Like J.B. Alberto's, Bartoli's also serves thin-crust pizza as well as its deep-dish varieties. Between the two locations in Roscoe Village and West Town, there are two easy-to-access spots to get your grub on. If you feel like getting to know the Bartoli family recipes a little better you can even order Nonna Bartoli's Famous Meatball to whet your appetite before pizza time.

When pizza time hits why not try out the Union Stockyard pie? It's essentially a meat lovers' pizza with a Chicago twist. This pie comes piled high with Italian sausage, bacon, pepperoni, prosciutto, and Italian beef. That's about as Chicago as it gets, folks.

Uno Pizzeria & Grill

Long-time Chicagoans will probably roll their eyes seeing Uno Pizzeria & Grill on this list. It's far from an unknown or underrated spot, though a lot of visitors probably won't know about it. This pizza joint doesn't just make deep-dish pizzas — they reportedly invented it (though that's up for debate). 

In any case, Ike Sewell evidently served the first deep-dish as we know it in 1943 when he opened his pizza place on the corner of Ohio and Wabash. He wanted to pile cheese high on a thick crust before topping the whole thing with Italian spiced tomato sauce. The original location is still there in the city, though Uno Pizzeria & Grill has blossomed since its inception into 100 locations across the country. Whether you go to the original Uno or one of its franchises, if you're looking for the most authentic Chicago deep-dish pizza, you obviously can't do better than Uno Pizzeria & Grill.

The Art of Pizza

Anyone who has ordered a deep-dish pie knows that the hardest part is figuring out how much pizza to order. At The Art of Pizza that is a non-issue. Why? Because they sell their pies whole or by the slice. That's right! You no longer have to worry about lugging a pizza box around after dinner or ordering more than you can handle.

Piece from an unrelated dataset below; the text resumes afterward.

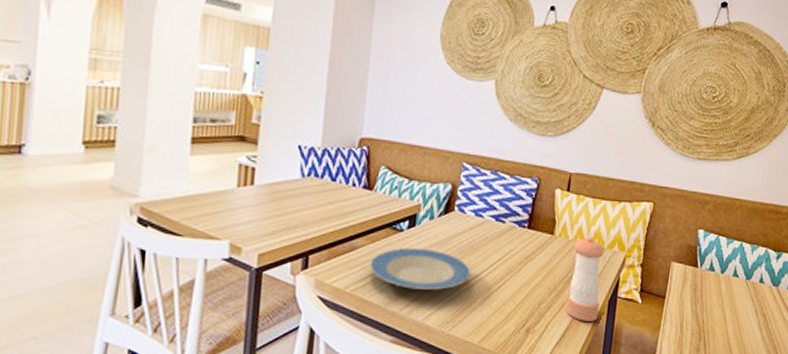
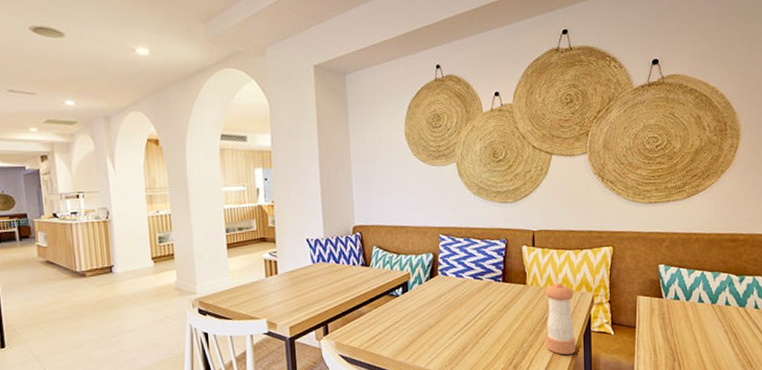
plate: present [369,247,471,290] -> none [376,308,460,342]

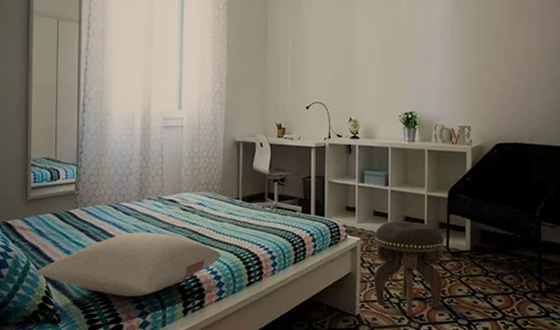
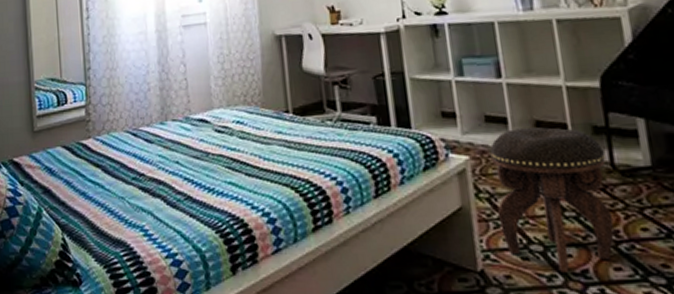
pillow: present [36,232,222,296] -> none [50,163,274,249]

Since it's in the northern neighborhood of Uptown, The Art of Pizza doesn't get a lot of tourist action which also means it's still a bit of a hidden gem. Still, it's easy to get to from anywhere in the city on public transit which is good news for you since that means you can get your hands on some artsy pie. Deep-dish pizza by the slice is also a great excuse to try a bunch of different kinds of pizza at once. Do you want a slice of Art's Southwestern, Art's Hawaiian, and Art's Meaty Delight during your visit? Done.